A decorator version of run_single_node.

Decorates a function to be always executed with run_single_node().

Parameters:

rank : int

The rank of the MPI communicator that must execute the task.

broadcast_result : bool, optional

If True the result is broadcasted to all nodes. If False, only the node executing the function will receive its return value, and all other nodes will receive None (default is False).

sync_nodes : bool, optional

If True, the nodes will be synchronized at the end of the execution (i.e. the task will be blocking) even if the result is not broadcasted (default is False).

See also

run_single_node

Examples

>>> @on_single_node(rank=0, broadcast_result=True)
... def add(a, b):
...     return a + b
>>> add(3, 4)
7
yank.mpi.distribute(task, distributed_args, *other_args, send_results_to='all', propagate_exceptions_to='all', sync_nodes=False, group_size=None, **kwargs)[source]

Map the task on a sequence of arguments to be executed on different nodes.

If MPI is not activated, this simply runs serially on this node. The algorithm guarantees that each node will be assigned to the same job_id (i.e. the index of the argument in distributed_args) every time.

Parameters:

task : callable

The task to be distributed among nodes. The task will be called as task(distributed_args[job_id], *other_args, **kwargs), so the parameter to be distributed must the the first one.

distributed_args : iterable

The sequence of the parameters to distribute among nodes.

send_results_to : int, ‘all’, or None, optional

If the string ‘all’, the result will be sent to all nodes. If an int, the result will be send only to the node with rank send_results_to. The return value of distribute depends on the value of this parameter (default is None).

propagate_exceptions_to : ‘all’, ‘group’, or None, optional

When one of the processes raise an exception during the task execution, this controls which other processes raise it (default is ‘all’).
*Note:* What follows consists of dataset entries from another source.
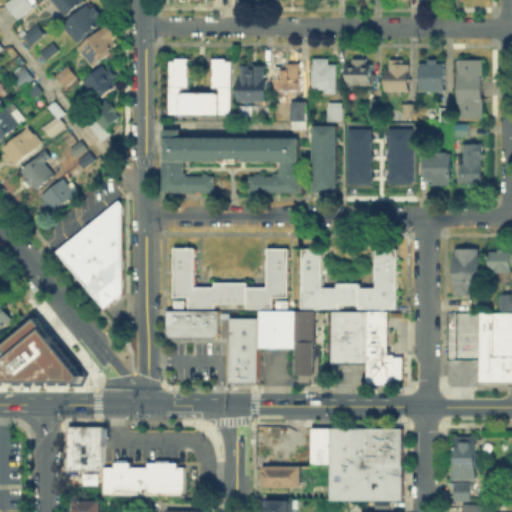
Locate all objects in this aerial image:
building: (66, 5)
building: (19, 6)
building: (68, 6)
building: (23, 8)
building: (82, 21)
building: (87, 23)
road: (327, 26)
building: (33, 33)
building: (98, 44)
building: (102, 46)
building: (1, 48)
building: (52, 53)
building: (357, 71)
building: (357, 71)
building: (20, 74)
building: (65, 74)
building: (322, 74)
building: (323, 74)
building: (431, 74)
building: (395, 75)
building: (395, 75)
building: (430, 75)
building: (286, 76)
building: (286, 76)
building: (69, 77)
building: (25, 79)
building: (100, 81)
building: (251, 82)
building: (251, 82)
building: (103, 83)
building: (198, 87)
building: (468, 87)
building: (468, 87)
building: (199, 88)
building: (35, 92)
building: (0, 101)
building: (1, 103)
building: (377, 106)
road: (508, 108)
road: (68, 109)
building: (333, 110)
building: (333, 110)
building: (407, 111)
building: (444, 112)
building: (443, 113)
building: (298, 114)
building: (298, 114)
building: (108, 115)
building: (9, 118)
building: (57, 119)
building: (102, 119)
building: (9, 123)
building: (52, 124)
building: (20, 145)
building: (22, 148)
building: (398, 154)
building: (399, 154)
building: (358, 155)
building: (358, 155)
building: (324, 157)
building: (324, 157)
building: (228, 160)
building: (229, 160)
building: (470, 162)
building: (470, 162)
building: (435, 166)
building: (436, 167)
building: (39, 169)
building: (41, 170)
building: (63, 192)
building: (58, 194)
road: (145, 202)
road: (329, 215)
road: (79, 221)
building: (98, 253)
building: (98, 254)
building: (499, 259)
building: (499, 259)
building: (466, 270)
road: (43, 278)
building: (229, 281)
building: (229, 281)
building: (347, 282)
building: (347, 282)
building: (505, 300)
building: (505, 301)
building: (178, 302)
building: (280, 302)
road: (428, 311)
building: (3, 315)
building: (3, 316)
building: (191, 322)
building: (191, 322)
building: (275, 327)
building: (348, 334)
building: (463, 334)
building: (243, 335)
building: (269, 340)
building: (302, 341)
building: (493, 342)
building: (364, 343)
building: (494, 345)
building: (380, 349)
building: (34, 356)
building: (40, 358)
road: (183, 359)
building: (243, 367)
building: (506, 367)
road: (115, 370)
road: (275, 379)
road: (113, 380)
road: (218, 382)
road: (461, 384)
road: (14, 404)
road: (88, 404)
traffic signals: (149, 405)
road: (192, 405)
traffic signals: (236, 406)
road: (332, 406)
road: (470, 406)
road: (171, 439)
road: (236, 440)
building: (319, 443)
building: (334, 444)
building: (347, 444)
building: (359, 444)
building: (371, 444)
building: (383, 444)
building: (395, 444)
building: (85, 446)
parking lot: (144, 453)
building: (464, 456)
building: (464, 456)
road: (1, 458)
road: (46, 458)
road: (427, 459)
building: (359, 460)
building: (120, 466)
building: (279, 474)
building: (279, 475)
parking lot: (9, 476)
building: (121, 478)
building: (161, 478)
building: (364, 480)
building: (461, 489)
building: (460, 490)
road: (236, 493)
building: (380, 503)
building: (277, 504)
building: (278, 504)
building: (85, 505)
building: (89, 506)
building: (468, 507)
building: (469, 507)
building: (180, 510)
building: (185, 511)
building: (374, 511)
building: (376, 511)
building: (498, 511)
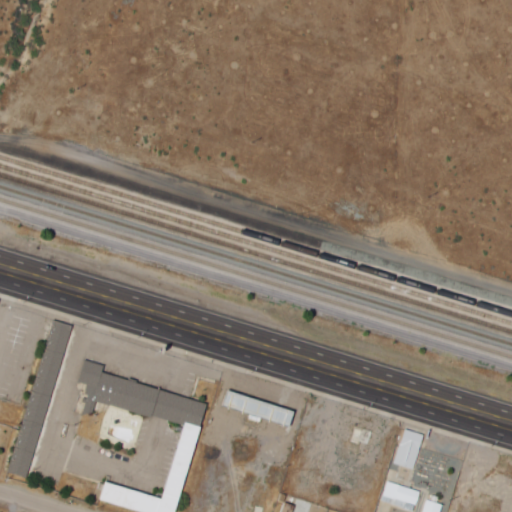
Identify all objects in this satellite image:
railway: (256, 235)
railway: (256, 243)
railway: (256, 250)
railway: (256, 268)
railway: (256, 280)
road: (256, 344)
building: (38, 398)
building: (146, 431)
building: (408, 448)
building: (399, 495)
road: (30, 502)
building: (431, 506)
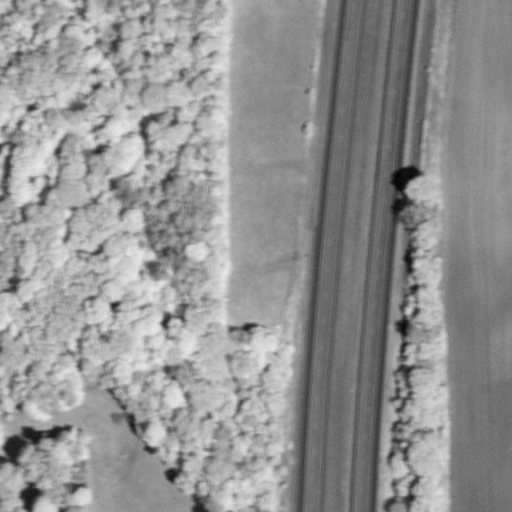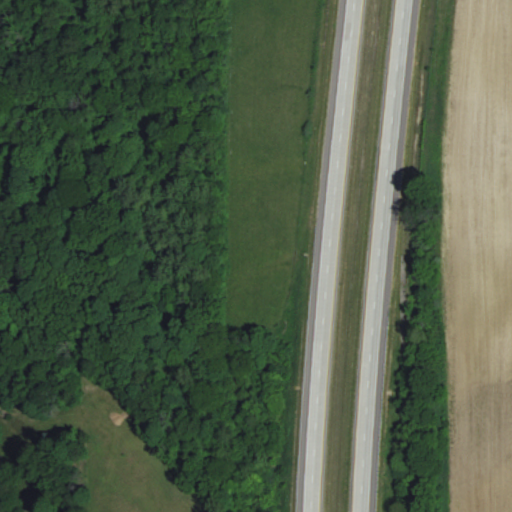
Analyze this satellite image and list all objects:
road: (326, 255)
road: (379, 255)
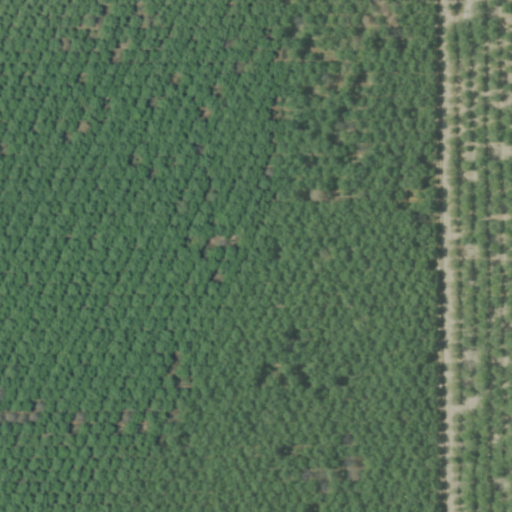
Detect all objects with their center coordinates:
crop: (256, 256)
road: (443, 256)
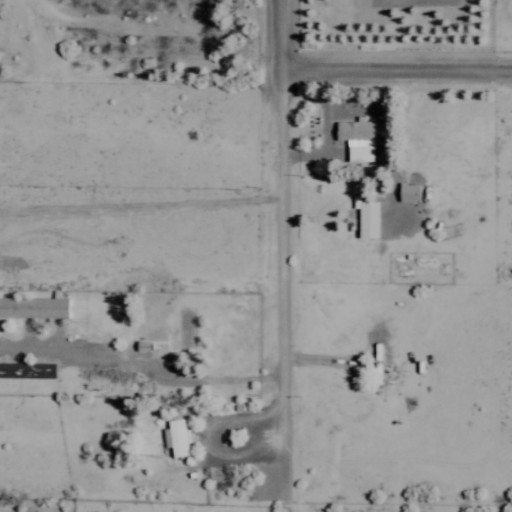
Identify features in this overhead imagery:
road: (284, 31)
road: (398, 65)
building: (355, 138)
building: (407, 192)
building: (365, 219)
road: (285, 275)
building: (33, 306)
building: (26, 370)
building: (174, 437)
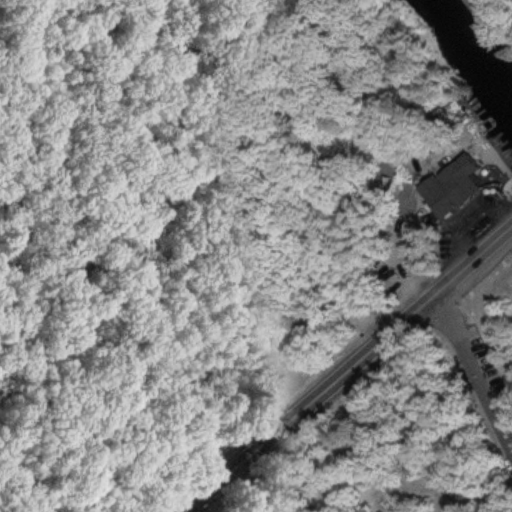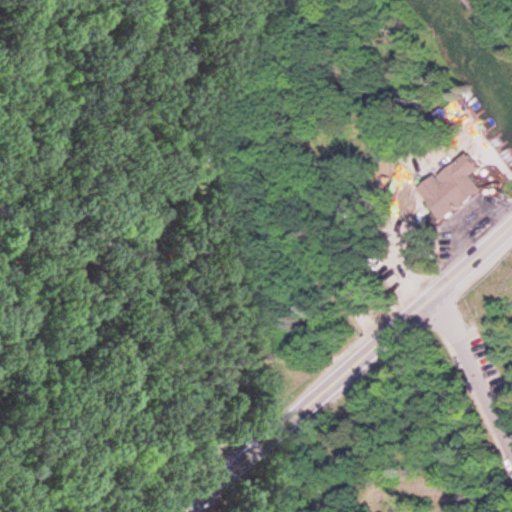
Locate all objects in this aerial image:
building: (306, 6)
road: (493, 18)
building: (214, 45)
building: (191, 52)
river: (472, 53)
road: (482, 141)
building: (219, 184)
building: (452, 184)
building: (449, 189)
building: (177, 190)
road: (505, 207)
road: (282, 213)
parking lot: (389, 214)
road: (462, 215)
building: (156, 218)
parking lot: (469, 224)
road: (474, 366)
road: (350, 370)
road: (38, 474)
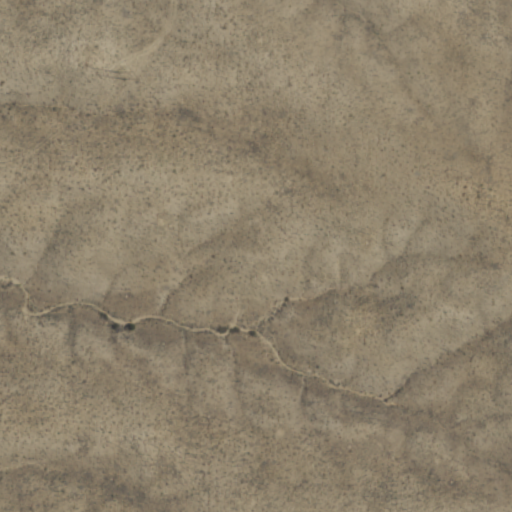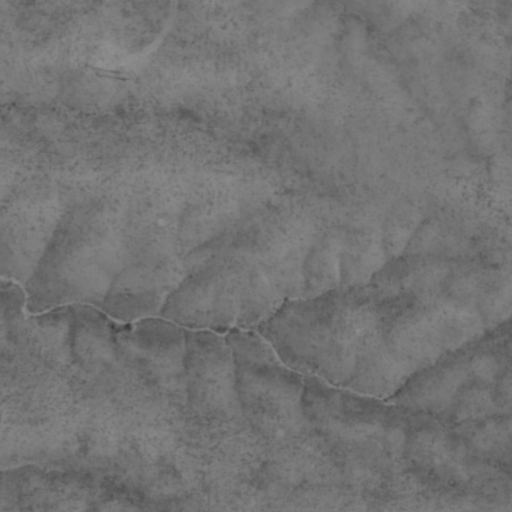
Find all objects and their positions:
power tower: (118, 73)
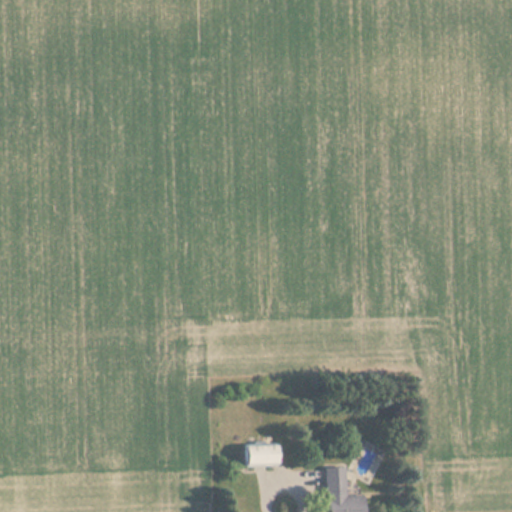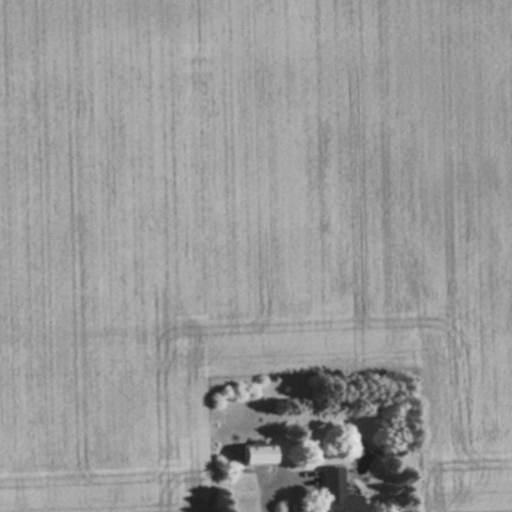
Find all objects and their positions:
building: (259, 456)
building: (339, 493)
This can be ‘group’ or None only if send_results_to is None.

sync_nodes : bool, optional

If True, the nodes will be synchronized at the end of the execution (i.e. the task will be blocking) even if the result is not shared (default is False).

group_size : None, int or list of int, optional, default is None

If not None, the distributed_args are distributed among groups of nodes that are isolated from each other. This is particularly useful if task also calls distribute(), since normally that would result in unexpected behavior.

If an integer, the nodes are split into equal groups of group_size nodes. If n_nodes % group_size != 0, the first jobs are allocated more nodes than the latest. If a list of integers, the nodes are split in possibly unequal groups (see example below).

Returns:

all_results : list

All the return values for all the arguments if the results where sent to the node, or only the return values of the arguments processed by this node otherwise.

arg_indices : list of int, optional

This is returned as part of a tuple (all_results, job_indices) only if send_results_to is set to an int or None. In this case all_results[i] is the return value of task(all_args[arg_indices[i]]).

Other Parameters:
 

other_args

Other parameters to pass to task beside the assigned distributed parameters.

kwargs

Keyword arguments to pass to task beside the assigned distributed parameters.

Examples

>>> def square(x):
...     return x**2
>>> distribute(square, [1, 2, 3, 4], send_results_to='all')
[1, 4, 9, 16]

When send_results_to is not set to all, the return value include also the indices of the arguments associated to the result.

>>> distribute(square, [1, 2, 3, 4], send_results_to=0)
([1, 4, 9, 16], [0, 1, 2, 3])

Divide the nodes in two groups of 2. The task, in turn, can distribute another task among the nodes in its own group.

>>> def supertask(list_of_bases):
...     return distribute(square, list_of_bases, send_results_to='all')
>>> list_of_supertask_args = [[1, 2, 3], [4], [5, 6]]
>>> distribute(supertask, distributed_args=list_of_supertask_args,
...            send_results_to='all', group_size=2)
[[1, 4, 9], [16], [25, 36]]
yank.mpi.delay_termination()[source]

Context manager to delay handling of termination signals.

This allows to avoid interrupting tasks such as writing to the file system, which could result in the corruption of the file.

yank.mpi.delayed_termination(func)[source]

Decorator that runs the function with delay_termination().